Mother tells of anger as son is kept in cell after suicide attempt

JAYNE PASQUALE finds it hard to believe that the smiling boy in the photograph has turned into a pathetic figure who can only shuffle round his cell following a suicide attempt at Feltham Young Offenders Institute.

His hair is falling out in clumps and he is easily confused about who has been to visit him in the hospital wing which he shares with other boys considered "at risk".

Nervously seated in an armchair in her sitting room, Mrs Pasquale describes the agonising wait her family faces to find out if William has suffered brain damage.

Mrs Pasquale, 39, has been separated from her husband for some while. Her only daughter lives away from home in Manchester.

She has agreed for her son to be identified by the Independent on Sunday because she wants to prevent a similar incident happening again.

"He's just a big, gentle giant," she says. "Everyone loved him and he always had friends coming round to visit but now he won't even lift his head up. We still don't really know what happened."

William has problems reading and was receiving special needs tuition but his teachers felt he needed one-to-one tuition in a new school.

"He was off school for a while while they were sorting his education out. This meant he got influenced by older boys who used to take him out in cars," she said.

"I didn't go with him to court when he was sentenced but the solicitor said William just looked at him and said he wanted to go home."

At 4am the next day, Jayne was woken by the sound of the phone ringing and sensed it had to be bad news.

"There was a policeman on the phone and he told me what had happened," she recalled. "I could not believe it because William had never tried anything like that before. They said to get there quickly because his condition was deteriorating."

It took nearly three hours by train, underground and taxi for Jayne to get to the hospital.

"All he wanted to do was to be with us," she said.

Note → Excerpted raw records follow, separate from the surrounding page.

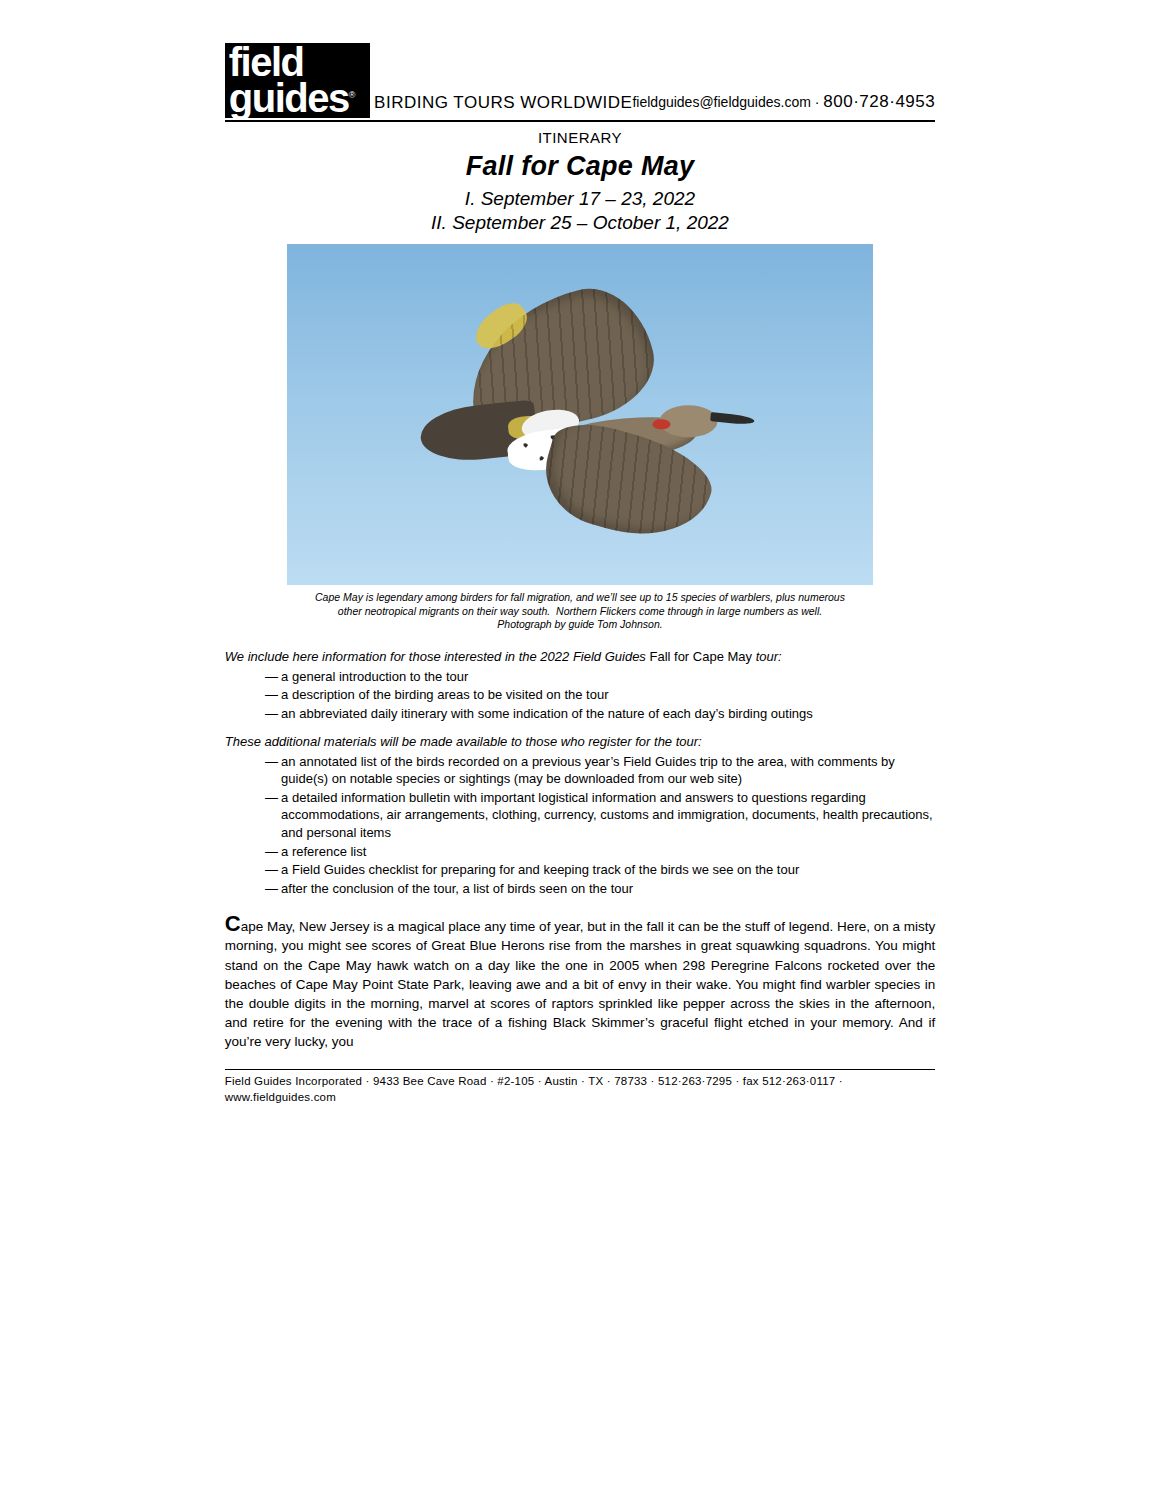field guides® BIRDING TOURS WORLDWIDE
fieldguides@fieldguides.com · 800·728·4953
ITINERARY
Fall for Cape May
I. September 17 – 23, 2022
II. September 25 – October 1, 2022
Cape May is legendary among birders for fall migration, and we’ll see up to 15 species of warblers, plus numerous other neotropical migrants on their way south. Northern Flickers come through in large numbers as well.
Photograph by guide Tom Johnson.
We include here information for those interested in the 2022 Field Guides Fall for Cape May tour:
a general introduction to the tour
a description of the birding areas to be visited on the tour
an abbreviated daily itinerary with some indication of the nature of each day’s birding outings
These additional materials will be made available to those who register for the tour:
an annotated list of the birds recorded on a previous year’s Field Guides trip to the area, with comments by guide(s) on notable species or sightings (may be downloaded from our web site)
a detailed information bulletin with important logistical information and answers to questions regarding accommodations, air arrangements, clothing, currency, customs and immigration, documents, health precautions, and personal items
a reference list
a Field Guides checklist for preparing for and keeping track of the birds we see on the tour
after the conclusion of the tour, a list of birds seen on the tour
Cape May, New Jersey is a magical place any time of year, but in the fall it can be the stuff of legend. Here, on a misty morning, you might see scores of Great Blue Herons rise from the marshes in great squawking squadrons. You might stand on the Cape May hawk watch on a day like the one in 2005 when 298 Peregrine Falcons rocketed over the beaches of Cape May Point State Park, leaving awe and a bit of envy in their wake. You might find warbler species in the double digits in the morning, marvel at scores of raptors sprinkled like pepper across the skies in the afternoon, and retire for the evening with the trace of a fishing Black Skimmer’s graceful flight etched in your memory. And if you’re very lucky, you
Field Guides Incorporated · 9433 Bee Cave Road · #2-105 · Austin · TX · 78733 · 512·263·7295 · fax 512·263·0117 · www.fieldguides.com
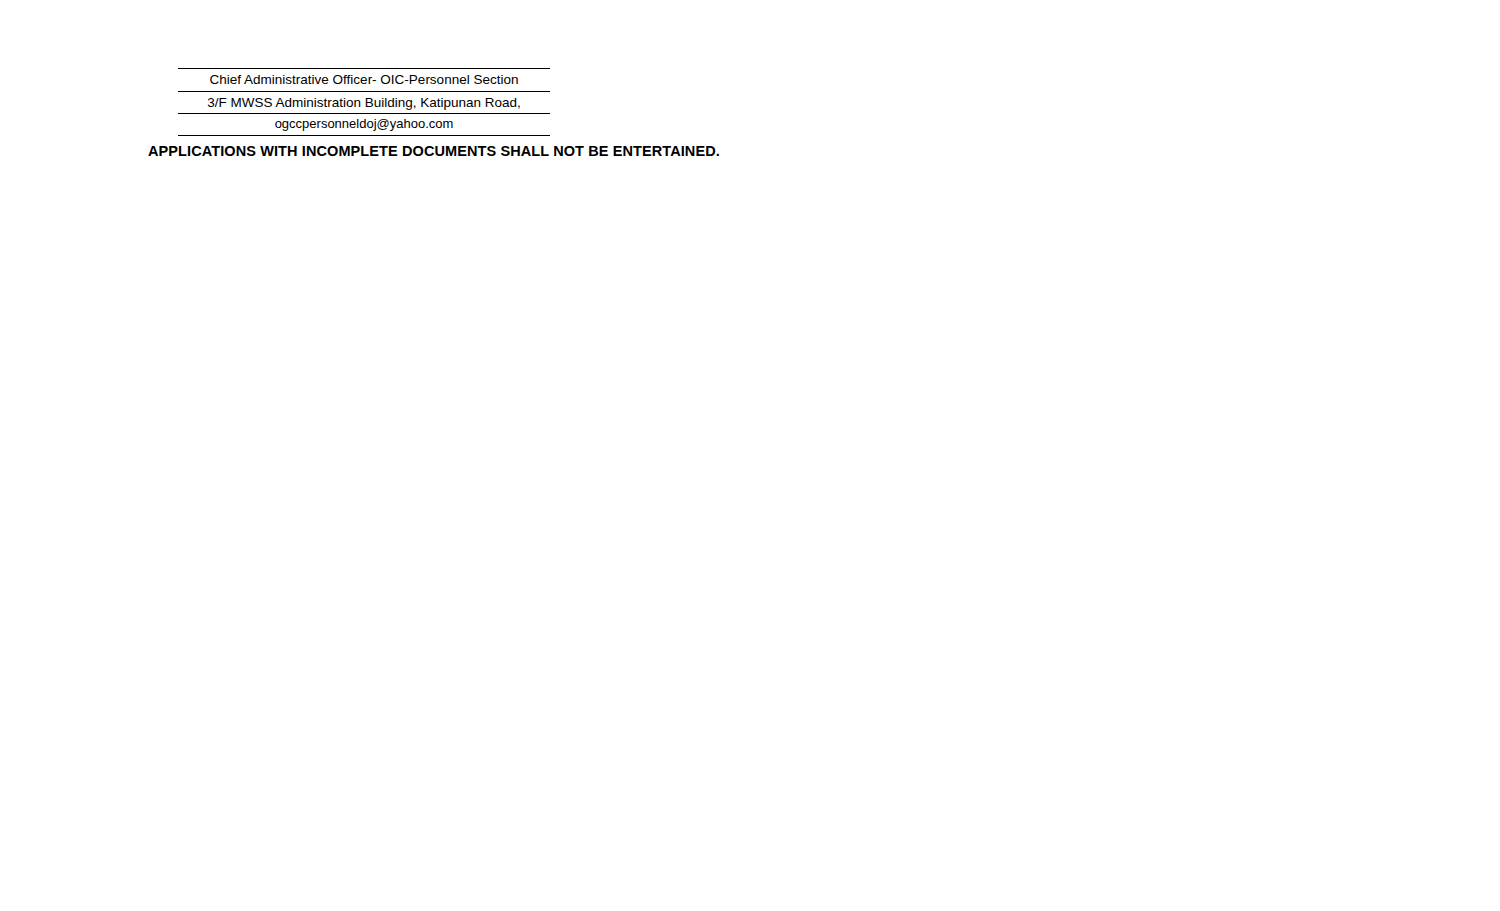Chief Administrative Officer- OIC-Personnel Section
3/F MWSS Administration Building, Katipunan Road,
ogccpersonneldoj@yahoo.com
APPLICATIONS WITH INCOMPLETE DOCUMENTS SHALL NOT BE ENTERTAINED.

"As soon as he went back to prison we were only allowed to visit him for an hour or two."

William is not the first boy to try and kill himself at Feltham. There have been four others who succeeded.

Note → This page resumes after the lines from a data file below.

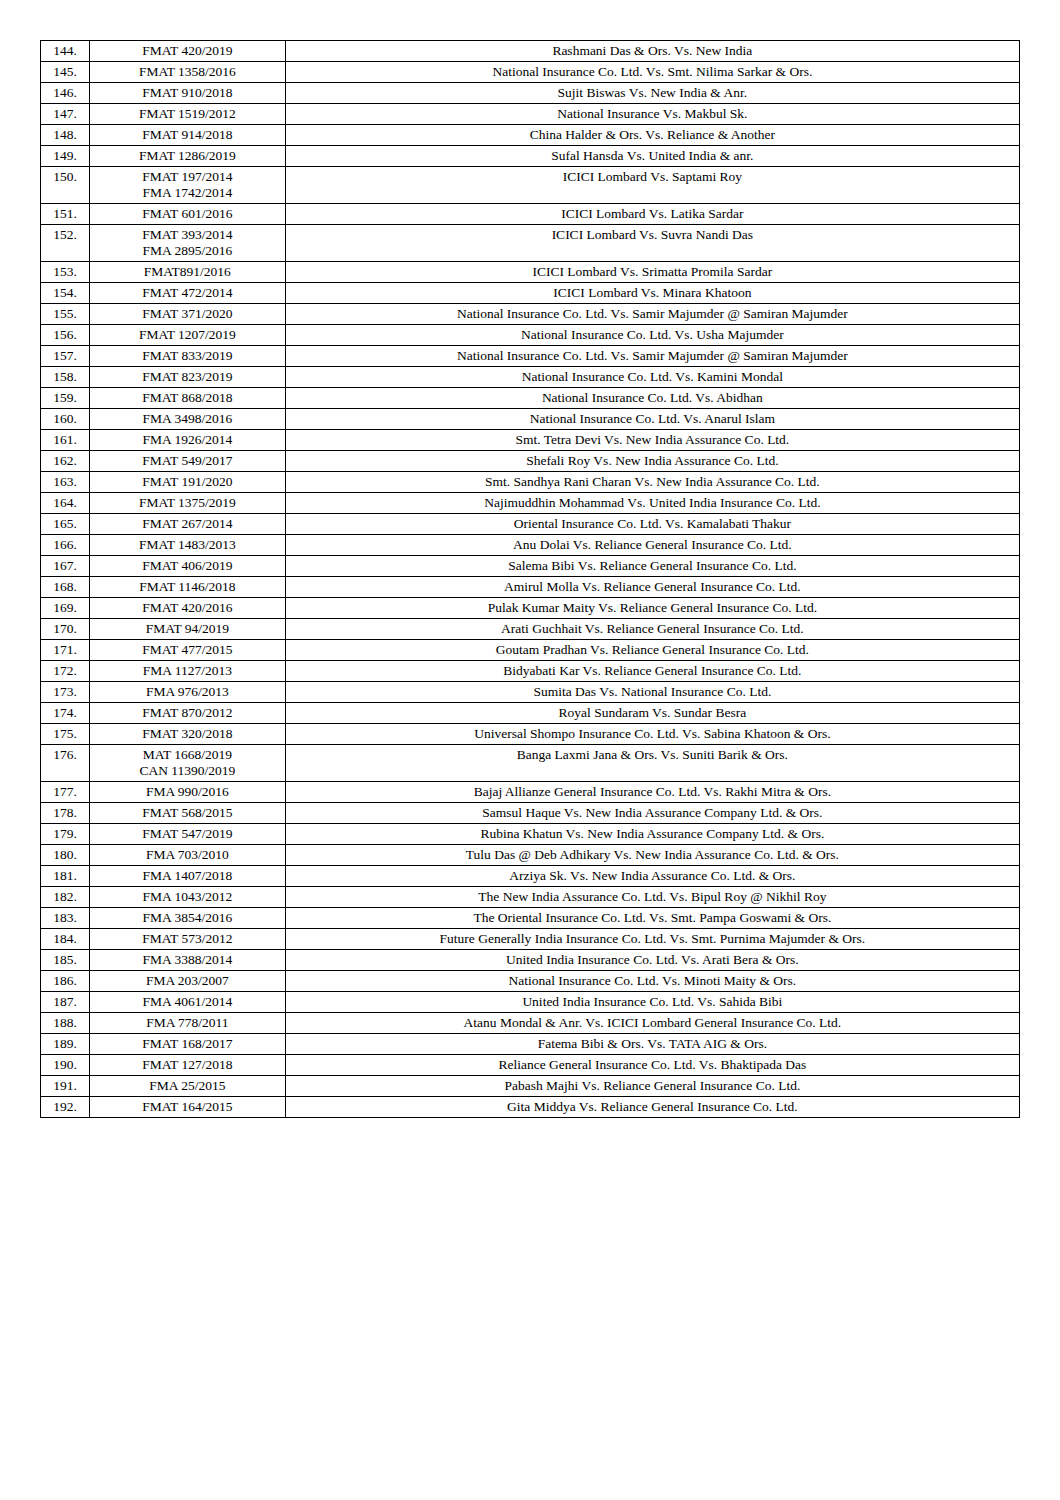| 144. | FMAT 420/2019 | Rashmani Das & Ors. Vs. New India |
| 145. | FMAT 1358/2016 | National Insurance Co. Ltd. Vs. Smt. Nilima Sarkar & Ors. |
| 146. | FMAT 910/2018 | Sujit Biswas Vs. New India & Anr. |
| 147. | FMAT 1519/2012 | National Insurance Vs. Makbul Sk. |
| 148. | FMAT 914/2018 | China Halder & Ors. Vs. Reliance & Another |
| 149. | FMAT 1286/2019 | Sufal Hansda Vs. United India & anr. |
| 150. | FMAT 197/2014 FMA 1742/2014 | ICICI Lombard Vs. Saptami Roy |
| 151. | FMAT 601/2016 | ICICI Lombard Vs. Latika Sardar |
| 152. | FMAT 393/2014 FMA 2895/2016 | ICICI Lombard Vs. Suvra Nandi Das |
| 153. | FMAT891/2016 | ICICI Lombard Vs. Srimatta Promila Sardar |
| 154. | FMAT 472/2014 | ICICI Lombard Vs. Minara Khatoon |
| 155. | FMAT 371/2020 | National Insurance Co. Ltd. Vs. Samir Majumder @ Samiran Majumder |
| 156. | FMAT 1207/2019 | National Insurance Co. Ltd. Vs. Usha Majumder |
| 157. | FMAT 833/2019 | National Insurance Co. Ltd. Vs. Samir Majumder @ Samiran Majumder |
| 158. | FMAT 823/2019 | National Insurance Co. Ltd. Vs. Kamini Mondal |
| 159. | FMAT 868/2018 | National Insurance Co. Ltd. Vs. Abidhan |
| 160. | FMA 3498/2016 | National Insurance Co. Ltd. Vs. Anarul Islam |
| 161. | FMA 1926/2014 | Smt. Tetra Devi Vs. New India Assurance Co. Ltd. |
| 162. | FMAT 549/2017 | Shefali Roy Vs. New India Assurance Co. Ltd. |
| 163. | FMAT 191/2020 | Smt. Sandhya Rani Charan Vs. New India Assurance Co. Ltd. |
| 164. | FMAT 1375/2019 | Najimuddhin Mohammad Vs. United India Insurance Co. Ltd. |
| 165. | FMAT 267/2014 | Oriental Insurance Co. Ltd. Vs. Kamalabati Thakur |
| 166. | FMAT 1483/2013 | Anu Dolai Vs. Reliance General Insurance Co. Ltd. |
| 167. | FMAT 406/2019 | Salema Bibi Vs. Reliance General Insurance Co. Ltd. |
| 168. | FMAT 1146/2018 | Amirul Molla Vs. Reliance General Insurance Co. Ltd. |
| 169. | FMAT 420/2016 | Pulak Kumar Maity Vs. Reliance General Insurance Co. Ltd. |
| 170. | FMAT 94/2019 | Arati Guchhait Vs. Reliance General Insurance Co. Ltd. |
| 171. | FMAT 477/2015 | Goutam Pradhan Vs. Reliance General Insurance Co. Ltd. |
| 172. | FMA 1127/2013 | Bidyabati Kar Vs. Reliance General Insurance Co. Ltd. |
| 173. | FMA 976/2013 | Sumita Das Vs. National Insurance Co. Ltd. |
| 174. | FMAT 870/2012 | Royal Sundaram Vs. Sundar Besra |
| 175. | FMAT 320/2018 | Universal Shompo Insurance Co. Ltd. Vs. Sabina Khatoon & Ors. |
| 176. | MAT 1668/2019 CAN 11390/2019 | Banga Laxmi Jana & Ors. Vs. Suniti Barik & Ors. |
| 177. | FMA 990/2016 | Bajaj Allianze General Insurance Co. Ltd. Vs. Rakhi Mitra & Ors. |
| 178. | FMAT 568/2015 | Samsul Haque Vs. New India Assurance Company Ltd. & Ors. |
| 179. | FMAT 547/2019 | Rubina Khatun Vs. New India Assurance Company Ltd. & Ors. |
| 180. | FMA 703/2010 | Tulu Das @ Deb Adhikary Vs. New India Assurance Co. Ltd. & Ors. |
| 181. | FMA 1407/2018 | Arziya Sk. Vs. New India Assurance Co. Ltd. & Ors. |
| 182. | FMA 1043/2012 | The New India Assurance Co. Ltd. Vs. Bipul Roy @ Nikhil Roy |
| 183. | FMA 3854/2016 | The Oriental Insurance Co. Ltd. Vs. Smt. Pampa Goswami & Ors. |
| 184. | FMAT 573/2012 | Future Generally India Insurance Co. Ltd. Vs. Smt. Purnima Majumder & Ors. |
| 185. | FMA 3388/2014 | United India Insurance Co. Ltd. Vs. Arati Bera & Ors. |
| 186. | FMA 203/2007 | National Insurance Co. Ltd. Vs. Minoti Maity & Ors. |
| 187. | FMA 4061/2014 | United India Insurance Co. Ltd. Vs. Sahida Bibi |
| 188. | FMA 778/2011 | Atanu Mondal & Anr. Vs. ICICI Lombard General Insurance Co. Ltd. |
| 189. | FMAT 168/2017 | Fatema Bibi & Ors. Vs. TATA AIG & Ors. |
| 190. | FMAT 127/2018 | Reliance General Insurance Co. Ltd. Vs. Bhaktipada Das |
| 191. | FMA 25/2015 | Pabash Majhi Vs. Reliance General Insurance Co. Ltd. |
| 192. | FMAT 164/2015 | Gita Middya Vs. Reliance General Insurance Co. Ltd. |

The youngest of the four was Jeffrey Horler, only 15. His home was in Norfolk, but he was sent to Feltham, 200 miles away, because no local institution could take a boy of his age.

Another, 18-year-old Lee Waite committed suicide just hours after he was brutally assaulted by other inmates.

Johnny Cash, 19, had tried to kill himself before. He hanged himself in a punishment "strip cell". His last letter complained about the police, the cold and the boredom of being locked up 23 hours a day.

John Kirkland, 20, was given a single cell at Feltham, despite a history of depression which had led prison doctors to put him in the highest category of suicide risk.

Unlike the mothers of these four boys, Jayne knows there will be a time when William comes home to see his dog, Jet. But she worries for his safety and is angry he has not been allowed to come home sooner.

"I was lucky not to lose him," she says.

"But he is being treated like a mass murderer - how can you do that to a child?"